Residency bill for undocumented students is revived
Arizona Republic
Apr. 11, 2003 12:00 AM
Gannett News Service Sergio Bustos

WASHINGTON - Thousands of undocumented immigrants headed for college could be eligible to become legal U.S. residents under legislation a bipartisan group of lawmakers introduced Thursday.

Reps. Chris Cannon, R-Utah, and Lucille Roybal-Allard and Howard Berman, both D-Calif., teamed up for the second year in a row to sponsor the Student Adjustment Act in the House. They said a similar version would soon be introduced in the Senate. The legislation failed in Congress last year.

This year, the House lawmakers said their bill has 15 Democratic and 15 Republican co-sponsors. Republicans hold a majority in both chambers.

But Mark Krikorian, executive director of the Center for Immigration Studies, predicted the bill would fail again.

"Let's call this what it is: It's amnesty for illegal aliens," said Krikorian, whose organization opposes the measure.

Cecilia Muņoz, vice president of the National Council of La Raza, the nation's largest Hispanic civil rights group, said critics are confusing the issues. "This as an education issue, not an immigration issue," she said.

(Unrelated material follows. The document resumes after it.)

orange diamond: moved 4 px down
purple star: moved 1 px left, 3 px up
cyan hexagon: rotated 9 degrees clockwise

Thursday's news conference on Capitol Hill was part of a nationwide effort by immigration advocates and lawmakers to drum up support for the legislation, which potentially affects 60,000 students who do not hold green cards. News conferences, rallies and marches are planned this weekend in 30-plus states.

In Arizona, seven state lawmakers, all members of the Hispanic Caucus, held a news conference Thursday to support the federal legislation.

"The economics tell you we have 60,000 people in this country who could contribute better by existing more openly in this country," said State Rep. Ben Miranda, D-Phoenix.

Local supporters said they plan to have 3,000 people march Saturday in Phoenix in support of the bill. The march begins at 9 a.m. at Phoenix College and ends at the Capitol.

Under the bill, undocumented immigrants would be eligible for legal residency if: they are no older than 21 and are actively pursuing admission to college; they have a high school diploma or GED (General Educational Development) certificate; they have lived in the United States at least five years; and they have no criminal record.